Words by Marcus Rimondini // Photos by Nikki Williams


Dion Tartaglione aka Planète has slowly emerged from the electronic scene in Melbourne over the past four years. Sitting somewhere between a live act and club DJ, he’s carved out his own dynamic, an intriguing and important niche in Australia. His lengthy periods between releases have served as a teaser for a lot people, considering he’s about as highly critically respected as they come in this country.

We recently sat down with him at The Gasometer Hotel in Collingwood, Melbourne, to find out why it takes so long for him to release music. We also dived into how he joined Good Manners, the direction shift between ‘Altair‘ and ‘Nightcrawler‘ and why he’s looking to make the move to Europe next year.

Marcus Rimondini: Where did you grow up?

Planète: As a child I grew up in Parkville, and then moved to Williamstown as an early teen, went to school in the Western suburbs, started learning guitar at 14, lessons and bands up until I was about 19 or 20 years old with a couple mates. Then I introduced myself to electronic music at that age. I was also playing in a band with Brooke Addamo, in Owl Eyes.

How did that come about?

Through mutual friends. She grew up where a lot of my mates went to school. We learnt that we were both in music, we went to a few gigs together, we hung out, and basically she was reforming a band and needed a bass player. So I stepped in and played bass for about two or three years. At the same time, I had sort’ve started Planète. Then she went off to do more gigs with Flight Facilities and I started with Good Manners. It was a seamless transition to where I am now.

 

Did you study music?

Just guitar lesson for a couple years, when I was about 16 I stopped. So I’ve got very basic theory, but I learnt more about music from producing and sort of mucking around, playing around. Also learning keyboard, I was never trained, I never did piano or anything. I feel lot more at ease on the keyboard than I do on the guitar now. Which is a bit funny.

Do you ever bring the bass guitar back in while recording Planète?

I did at one point, but I wasn’t into the tone. I felt like I was more into synthetic bass, sub bass, more analog tones. But definitely, learning to play bass has been a huge thing in my learning with like bass arrangement. Prior to ‘Altair‘, tracks like ‘Felix‘ and such are very bass driven – I think I was doing it subconsciously without evening noticing. The bass guitar is now just in my case at home still *laughs*.
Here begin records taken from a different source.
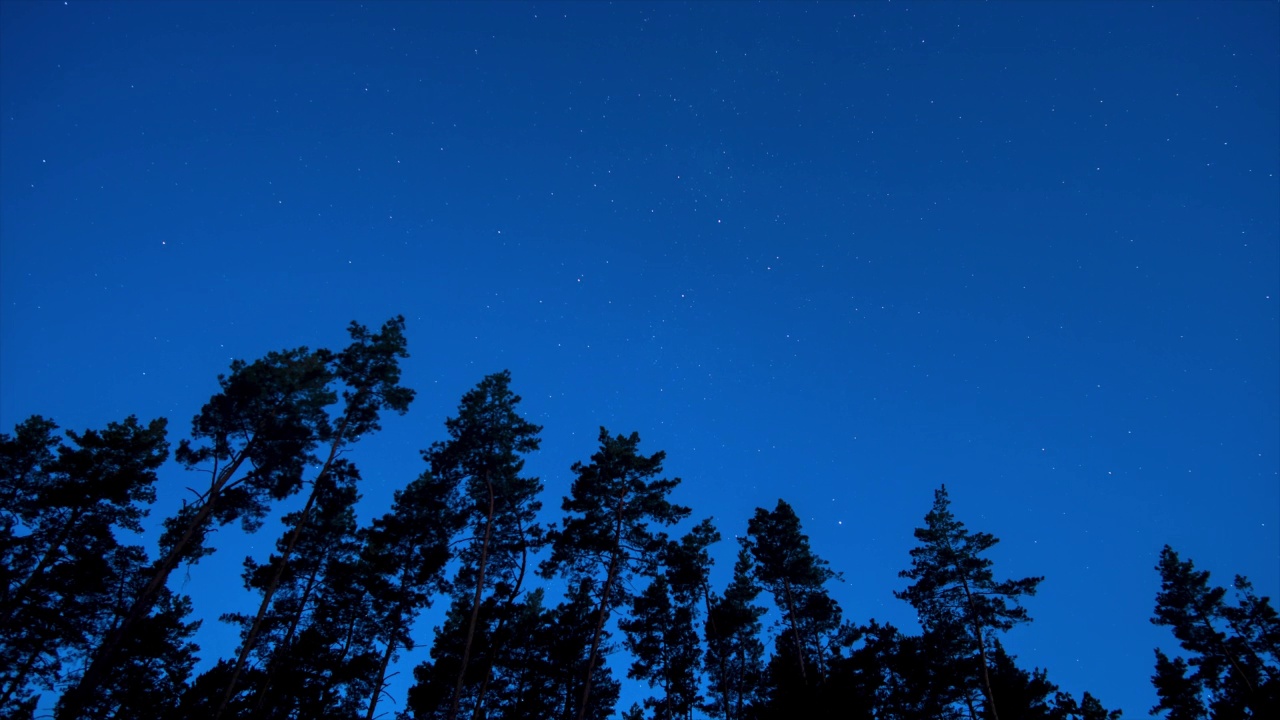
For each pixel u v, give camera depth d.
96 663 21.50
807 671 26.91
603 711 30.55
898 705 25.70
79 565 23.83
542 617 29.92
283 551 25.12
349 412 26.81
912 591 29.08
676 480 28.20
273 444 24.89
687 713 29.53
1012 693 25.88
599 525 27.19
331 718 23.97
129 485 25.84
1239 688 29.41
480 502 27.30
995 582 28.20
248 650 22.95
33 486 26.44
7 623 22.75
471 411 27.50
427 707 25.25
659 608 30.50
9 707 22.64
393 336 28.42
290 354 26.58
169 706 22.19
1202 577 33.09
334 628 26.77
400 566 27.23
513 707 27.12
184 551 24.41
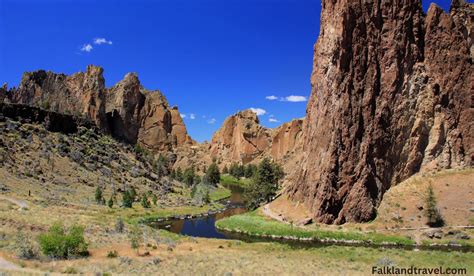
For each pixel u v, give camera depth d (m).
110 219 83.44
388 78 96.12
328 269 47.56
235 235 84.38
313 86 109.62
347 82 95.75
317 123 100.06
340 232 79.75
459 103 97.12
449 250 65.75
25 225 59.25
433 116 95.38
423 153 94.31
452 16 105.88
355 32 97.81
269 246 69.12
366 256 57.75
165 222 101.62
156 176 177.75
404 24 99.06
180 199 142.62
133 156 190.38
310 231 81.19
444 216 79.00
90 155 155.75
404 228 78.94
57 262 44.69
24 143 136.75
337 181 89.94
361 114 94.00
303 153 106.25
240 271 45.09
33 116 155.75
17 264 41.28
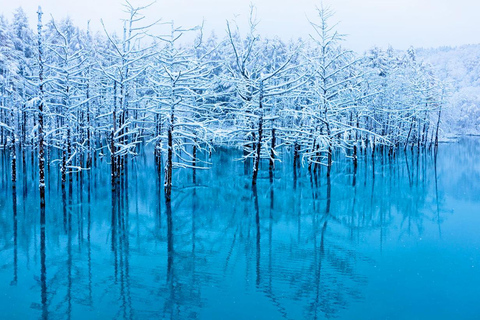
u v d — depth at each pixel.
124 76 24.95
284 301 9.46
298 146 35.56
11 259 12.43
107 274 11.21
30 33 48.62
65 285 10.42
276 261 12.32
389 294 9.79
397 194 23.81
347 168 36.22
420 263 11.97
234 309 9.08
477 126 89.31
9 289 10.16
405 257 12.55
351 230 15.98
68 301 9.48
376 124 46.97
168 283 10.57
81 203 20.52
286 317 8.69
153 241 14.50
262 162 39.28
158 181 27.80
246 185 26.88
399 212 19.11
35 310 9.02
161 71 25.31
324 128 31.34
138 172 32.22
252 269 11.60
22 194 22.33
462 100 92.31
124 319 8.66
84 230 15.82
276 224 17.05
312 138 30.83
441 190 24.98
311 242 14.38
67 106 23.61
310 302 9.40
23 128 37.44
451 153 50.44
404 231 15.70
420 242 14.16
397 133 50.81
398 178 30.08
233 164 37.75
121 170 27.89
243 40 43.91
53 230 15.75
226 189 25.31
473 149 55.75
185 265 11.95
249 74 28.34
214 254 13.02
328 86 29.22
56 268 11.67
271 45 47.41
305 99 36.22
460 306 9.10
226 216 18.45
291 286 10.35
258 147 25.92
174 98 20.64
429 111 53.97
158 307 9.19
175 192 24.05
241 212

How did the whole Good Manners thing happen?

I remember doing a gig at STEP with Rat & Co on that night at The Toff. From there I was introduced to Huw Nolan, and then he started following my stuff, I think about that time he booked me to play at LUCIANBLOMKAMP‘s Post Nature launch with Emerse as well. That’s how I met Emerse. That was just prior to Paradise Music Festival 2014, where Huw saw me play and after then he was like “hey mate, we really want to have you on board with Good Manners”. I was pretty stoked, because of the roster.
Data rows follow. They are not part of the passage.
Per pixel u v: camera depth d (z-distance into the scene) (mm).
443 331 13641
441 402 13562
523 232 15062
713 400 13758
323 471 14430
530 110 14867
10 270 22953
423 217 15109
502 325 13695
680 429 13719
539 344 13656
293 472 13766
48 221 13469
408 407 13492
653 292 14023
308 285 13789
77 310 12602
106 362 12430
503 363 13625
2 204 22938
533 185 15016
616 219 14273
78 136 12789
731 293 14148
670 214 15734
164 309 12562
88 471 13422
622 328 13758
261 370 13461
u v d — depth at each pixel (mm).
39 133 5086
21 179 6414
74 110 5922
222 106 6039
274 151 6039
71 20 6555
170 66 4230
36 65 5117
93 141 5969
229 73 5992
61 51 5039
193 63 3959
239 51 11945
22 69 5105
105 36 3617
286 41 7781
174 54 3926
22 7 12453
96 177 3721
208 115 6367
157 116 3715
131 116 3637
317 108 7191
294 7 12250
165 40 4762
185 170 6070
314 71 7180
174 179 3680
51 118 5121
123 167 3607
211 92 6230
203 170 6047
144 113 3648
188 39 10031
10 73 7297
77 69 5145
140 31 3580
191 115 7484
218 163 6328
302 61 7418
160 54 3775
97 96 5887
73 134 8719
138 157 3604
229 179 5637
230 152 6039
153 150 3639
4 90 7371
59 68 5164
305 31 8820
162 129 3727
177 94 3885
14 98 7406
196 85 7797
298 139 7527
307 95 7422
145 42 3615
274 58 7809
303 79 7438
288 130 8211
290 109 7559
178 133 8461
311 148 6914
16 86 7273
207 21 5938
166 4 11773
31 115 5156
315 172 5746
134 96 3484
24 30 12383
Had anyone else approached you at that point?

There were a few people that did, close to round that time as well, but for me I wasn’t sure if I was ready for it then, plus I really wanted to be with the Good Manners guys. I waited it out at that point, it’s always good to wait in some things, not all things, and it turned out I went on board with the Good Manners guys.

Was ‘Altair’ released to signal a slight change in sound?
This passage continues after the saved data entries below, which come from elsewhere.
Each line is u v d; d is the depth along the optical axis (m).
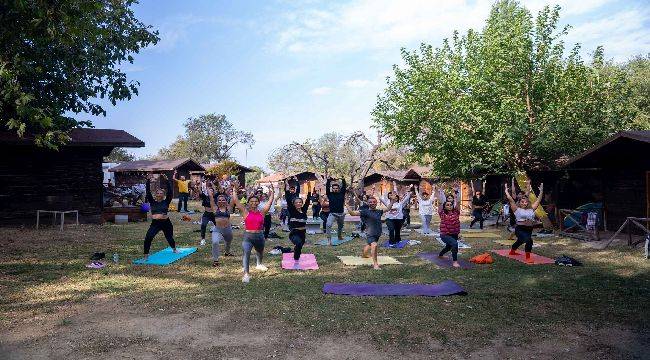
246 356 4.69
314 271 9.04
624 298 6.93
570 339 5.21
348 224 20.34
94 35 11.11
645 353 4.81
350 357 4.70
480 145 18.48
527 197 10.80
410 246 12.90
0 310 6.22
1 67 10.20
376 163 45.66
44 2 9.70
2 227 15.41
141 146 17.75
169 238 10.69
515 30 19.14
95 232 14.82
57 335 5.25
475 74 19.62
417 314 6.11
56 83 15.19
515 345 5.03
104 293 7.14
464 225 19.77
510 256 10.83
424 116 19.81
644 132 12.95
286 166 36.03
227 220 10.01
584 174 17.16
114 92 17.20
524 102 19.28
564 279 8.27
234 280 8.16
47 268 9.01
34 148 16.27
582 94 18.98
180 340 5.13
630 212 14.95
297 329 5.52
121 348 4.88
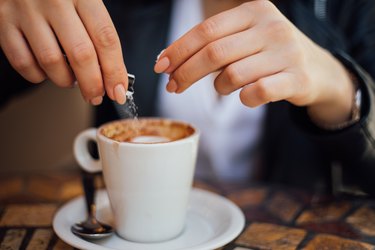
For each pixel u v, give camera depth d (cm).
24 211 44
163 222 38
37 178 53
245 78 38
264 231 41
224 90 40
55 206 46
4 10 38
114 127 41
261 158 71
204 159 72
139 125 43
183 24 74
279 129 68
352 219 43
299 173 69
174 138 42
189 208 45
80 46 36
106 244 38
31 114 81
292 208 46
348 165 55
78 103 81
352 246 38
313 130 53
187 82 39
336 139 51
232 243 38
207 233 40
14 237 39
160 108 73
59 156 82
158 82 71
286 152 68
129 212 38
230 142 71
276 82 38
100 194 46
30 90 77
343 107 51
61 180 52
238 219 40
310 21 67
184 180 38
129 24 73
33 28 37
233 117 70
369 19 70
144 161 36
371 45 67
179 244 38
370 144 51
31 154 82
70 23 36
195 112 71
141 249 37
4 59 67
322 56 46
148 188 37
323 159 69
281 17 40
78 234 38
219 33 38
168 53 39
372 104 50
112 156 37
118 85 38
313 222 43
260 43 39
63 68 38
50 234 40
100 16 37
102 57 37
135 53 72
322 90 46
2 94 71
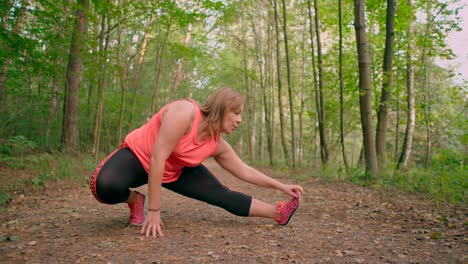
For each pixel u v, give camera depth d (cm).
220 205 312
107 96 1609
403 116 1462
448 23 918
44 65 967
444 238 272
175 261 215
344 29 1263
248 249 239
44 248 240
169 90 2594
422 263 213
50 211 384
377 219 357
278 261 216
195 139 278
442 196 509
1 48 859
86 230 291
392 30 830
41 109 1210
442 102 1309
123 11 1055
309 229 302
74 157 1005
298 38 1945
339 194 575
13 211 381
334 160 1049
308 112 1598
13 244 250
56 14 905
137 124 1962
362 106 764
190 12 1151
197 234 280
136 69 1948
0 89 1007
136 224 305
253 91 2639
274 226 313
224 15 1497
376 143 841
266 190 630
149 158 280
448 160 804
Definitely. Coming out of the two track with ‘Helix‘ and ‘Två Fontäner‘, I really wanted to do something that was more club orientated, but really percussive driven. It really took me a while to fine tune ‘Altair’, because when I go back and look at it all, there’s so much tuning of like sampled Kalimba, Kalimba from my mate’s studio, and also like things in the kitchen on my iPhone as well *laughs*. And I just tuned it all, it took me ages to find something that kind of works. It was really complex at one stage, then I brought it down and it was too simple, then I sort of found a middle ground. I really wanted to explore that jangly thing going from there.

How were you playing the song live?

Because it was really percussive focused, I had a launch pad set up, and all 64 buttons were all one shot triggers of all the kitchen sounds, then 16 were tuned to Kalimba as well, and now I’ve completely taken that out. I’ve now got other bits of gear in there, there’s still a bit of jangly percussion feedback stuff happening, but it’s more focused on the bass, the arrangement and the dynamics.

 

You mentioned to Jason Moore on Triple R that you wanted to simplify your sound?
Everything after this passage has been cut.